━━━ Excerpted text
I dont see how winning earlier would help. Pop is your biggest boost, and the score was still going up significantly at the end here, 1155 AD. In just post biology phase it went up 200k IIRC.

I believe the domination limit increases if you reduce the number of opponents on the map, but reducing the number of opponent AIs could make a different game, with different diplomacy.

edit: tested a pangea huge map with 10 AI opponents. The land limit became 56%, 5% increase compared to 17AI opponents.
 
Hmm. 17 AI gives you a few more free cities, and workers than only 10 AI, but isn't that much larger drain on your focus? I suppose it adds more resources to the map. More food might look good, but I think it raises the bar on population. A low food map scores better for the same population. But then the corporations are stronger with more food.
━━━━━━
━━━ Exercise data
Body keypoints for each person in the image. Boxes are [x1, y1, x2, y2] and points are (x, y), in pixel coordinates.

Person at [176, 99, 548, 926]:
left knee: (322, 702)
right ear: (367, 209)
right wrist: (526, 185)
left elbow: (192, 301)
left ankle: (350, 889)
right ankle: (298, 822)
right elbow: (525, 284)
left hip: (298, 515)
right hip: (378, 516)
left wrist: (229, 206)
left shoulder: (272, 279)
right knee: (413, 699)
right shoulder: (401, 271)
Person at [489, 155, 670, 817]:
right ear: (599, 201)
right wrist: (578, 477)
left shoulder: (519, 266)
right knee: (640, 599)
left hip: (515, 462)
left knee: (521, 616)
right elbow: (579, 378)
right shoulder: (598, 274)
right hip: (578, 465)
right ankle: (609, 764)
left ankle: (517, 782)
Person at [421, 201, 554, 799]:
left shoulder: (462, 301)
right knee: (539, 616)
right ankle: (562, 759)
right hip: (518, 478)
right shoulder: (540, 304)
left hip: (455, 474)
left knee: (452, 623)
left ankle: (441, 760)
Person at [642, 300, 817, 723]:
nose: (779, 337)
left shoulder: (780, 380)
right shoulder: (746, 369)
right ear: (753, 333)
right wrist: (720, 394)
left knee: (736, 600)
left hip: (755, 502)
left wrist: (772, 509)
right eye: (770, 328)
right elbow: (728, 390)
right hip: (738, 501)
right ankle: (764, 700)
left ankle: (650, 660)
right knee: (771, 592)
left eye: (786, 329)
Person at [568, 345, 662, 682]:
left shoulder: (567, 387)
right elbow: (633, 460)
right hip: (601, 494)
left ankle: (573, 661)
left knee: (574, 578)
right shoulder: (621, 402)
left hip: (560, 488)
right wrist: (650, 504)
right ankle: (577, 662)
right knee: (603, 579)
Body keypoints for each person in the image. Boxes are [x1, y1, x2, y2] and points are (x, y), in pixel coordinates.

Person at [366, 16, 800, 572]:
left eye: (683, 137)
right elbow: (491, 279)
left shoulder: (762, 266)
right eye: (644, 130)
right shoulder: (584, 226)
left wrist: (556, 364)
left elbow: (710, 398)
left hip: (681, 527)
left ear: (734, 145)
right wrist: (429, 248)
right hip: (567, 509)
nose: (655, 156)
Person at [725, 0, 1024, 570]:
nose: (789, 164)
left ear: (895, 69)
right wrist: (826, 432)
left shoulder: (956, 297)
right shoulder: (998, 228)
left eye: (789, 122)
━━━━━━
● **Prompt 1**:
Rewrite the passage of the scoring discussion starting at "I dont see how" and ending at "with different diplomacy.", renaming "domination limit" as "conquest limit".
● **Prompt 2**:
Write what comes next in the discussion of game scoring and map settings, picking up after its last sentence.

● **Your response 1**:
I dont see how winning earlier would help. Pop is your biggest boost, and the score was still going up significantly at the end here, 1155 AD. In just post biology phase it went up 200k IIRC.

I believe the conquest limit increases if you reduce the number of opponents on the map, but reducing the number of opponent AIs could make a different game, with different diplomacy.

● **Your response 2**:
I'd think you'd want to beat them all down and then kill em all on the last turn. Would that give you a conquest? or Dom? Doesn't matter if you're going for score I guess.

couple quick questions: How much score penalty does immortal get compared to diety?

Is there a penalty for playing large instead of huge? or is huge just the best way to get a massive population?
 
Dunno the ins and outs of maps; Im thinking currently Terra will yield a nice score.

More land and more pop makes huge better than large. I dont know the score penalty for deity compared to Immortal, but the tradeoff there is you would need many more troops and infrastructure vs. AIs being able to help a bit more techwise.